(Exercise objective)
Put the items below into a numbered list with one line per number. Drop the blank lines and leave out the pictures.

-- Extracted data follows --

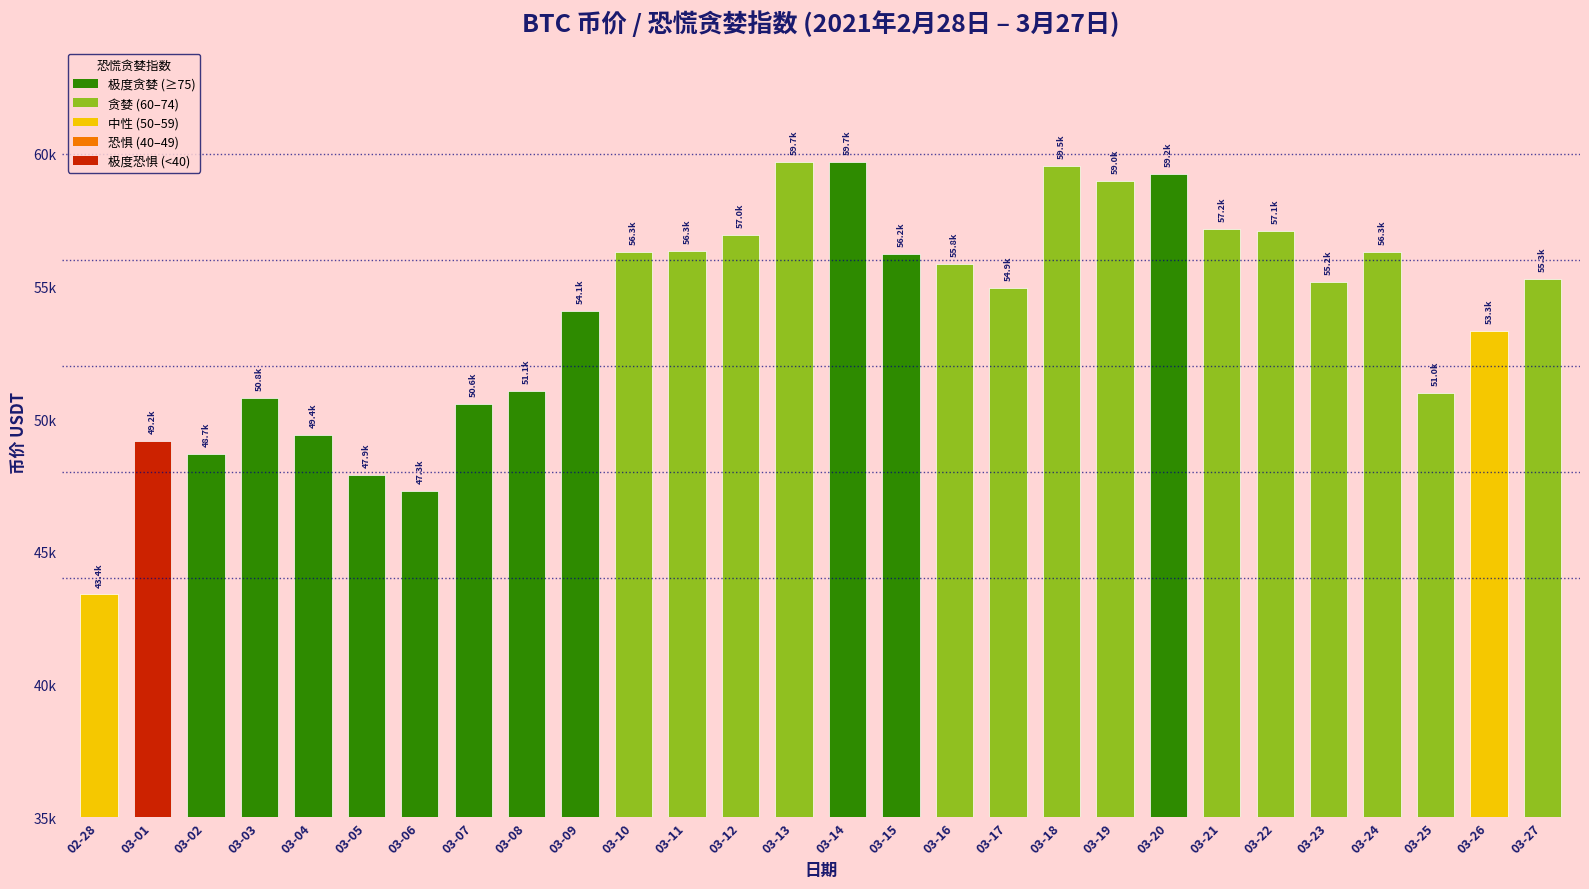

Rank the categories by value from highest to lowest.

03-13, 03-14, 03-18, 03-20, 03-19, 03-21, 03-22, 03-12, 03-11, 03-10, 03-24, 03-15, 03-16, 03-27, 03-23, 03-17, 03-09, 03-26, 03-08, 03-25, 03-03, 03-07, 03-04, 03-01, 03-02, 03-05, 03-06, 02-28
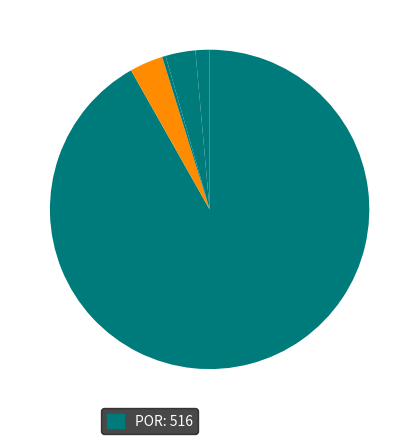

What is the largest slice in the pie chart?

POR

-- Extracted data concluded --

(Task response)
1. Rank the categories by value from highest to lowest.
2. 03-13, 03-14, 03-18, 03-20, 03-19, 03-21, 03-22, 03-12, 03-11, 03-10, 03-24, 03-15, 03-16, 03-27, 03-23, 03-17, 03-09, 03-26, 03-08, 03-25, 03-03, 03-07, 03-04, 03-01, 03-02, 03-05, 03-06, 02-28
3. What is the largest slice in the pie chart?
4. POR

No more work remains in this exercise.